“Così non va, non c’è accordo. A questo punto andiamo in Aula lunedì e lì scioglieremo i nodi”. Chiude a qualsiasi trattativa il leghista Roberto Calderoli, a margine dei lavori della Commissione Affari costituzionali del Senato sul ddl Boschi, atteso in Aula oggi pomeriggio alle 16.30. Resta ancora da sciogliere il nodo dell’elezione dei futuri senatori e sulla composizione del futuro Senato. Già dalla mattinata, erano circolate notizie di tensioni fra il leghista Calderoli e il governo che avrebbero potuto far slittare l’approdo del disegno di legge in aula programmato per oggi pomeriggio. “Sulla base dell’andamento dei lavori, dubito che si vada in Aula alle 16.30″, aveva dichiarato il senatore Calderoli, pessimista sull’esito dei lavori in commissione, che aveva aggiunto: “L’elezione indiretta deve essere vera e non fatta a tavolino”. Adesso la conferma, proprio dallo stesso Calderoli. Frenata brusca per l’esecutivo Renzi.
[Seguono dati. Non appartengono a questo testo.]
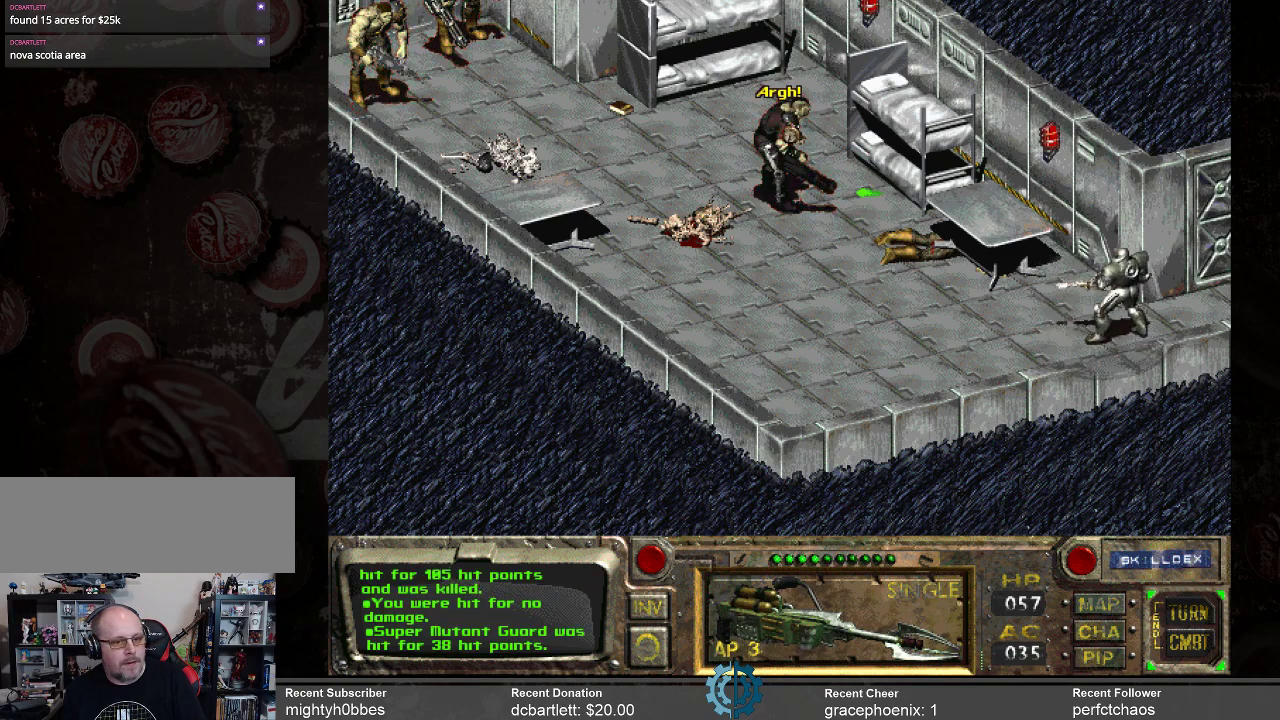
{"keys": [], "mouse": [], "events": []}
Durante la riunione, la tensione era tanta e si è avvertita plasticamente, con il continuo via vai dalla Commissione. Secondo quanto hanno riferiscono fonti interne al Senato, Calderoli contesta l’emendamento che assegna allo Stato una riserva di legge sui criteri generali riguardanti gli Enti di area vasta, che l’esponente del Carroccio vorrebbe lasciare in esclusiva alla competenza delle Regioni. Altro punto di scontro sono le norme transitorie applicative del principio della proporzionalità con cui i senatori sono scelti dai consigli regionali in base alla consistenza dei gruppi. Avvicinato dai giornalisti, Calderoli non ha voluto rilasciare dichiarazioni, limitandosi a dire mentre rientrava in commissione “io la firma non la metto”. L’esponente del Carroccio, che è uno dei due relatori della riforma insieme alla democratica Anna Finocchiaro, ha a lungo parlato con lo staff del ministro Maria Elena Boschi, che si è poi allontanata dalla Commissione con il proprio ufficio legislativo. Dopo le prime due ore di lavoro, però,non c’è stata ancora nessuna votazione in commissione.
Ai dubbi della Lega, si aggiungono quelli di Sel e l’ostruzionismo del Movimento Cinque Stelle. Malumori anche da Forza Italia, che ha sollevato perplessità sulla composizione delle liste. A quanto si apprende, Forza Italia respingerebbe la parte dell’emendamento sulle liste. La formula contestata non è quella dell’articolo 2 del ddl (modifiche all’articolo 57 della Costituzione elezioni di secondo grado e seggi distribuiti in maniera proporzionale ai gruppi consiliari), ma la modifica dell’articolo 34: le modalità delle liste tra cui i consiglieri regionali devono scegliere tra consiglieri regionali e sindaci.
PD – Delle tensioni sul ddl di riforma del senato, fra maggioranza e Lega, approfitta anche la minoranza dem con il senatore Vannino Chiti che denuncia: “Si stanno squassando gli equilibri della Costituzione”. Intervenendo a Radio Città Futura, il senatore PD, primo firmatario di un testo di riforma del Senato alternativo a quello del governo, ha annunciato che presenterà emendamenti: “Vi pare normale – si domanda Chiti – che libertà religiosa, diritti delle minoranze o temi come testamento biologico siano leggi di competenza prevalente della Camera, che esprime la maggioranza di governo? O che alla nona votazione chi ha vinto le elezioni alla Camera elegge il Presidente della Repubblica?”. L’esponente dem propone “la riduzione dei deputati a 470 o 315″. “Sarebbe giusta dal punto di vista del funzionamento della Camera, degli equilibri costituzionali da mantenere e porterebbe un risparmio. Perchè non si fa? Per scarso coraggio – ribadisce Chiti – perché si ha paura. Si considerano i deputati dei bambini. Non considerando evidentemente così forte la proposta di riforma, si pensa che i deputati, sapendo di dover passare da 630 a 470, possano non votarla. Questo mi pare offensivo verso i deputati”, conclude.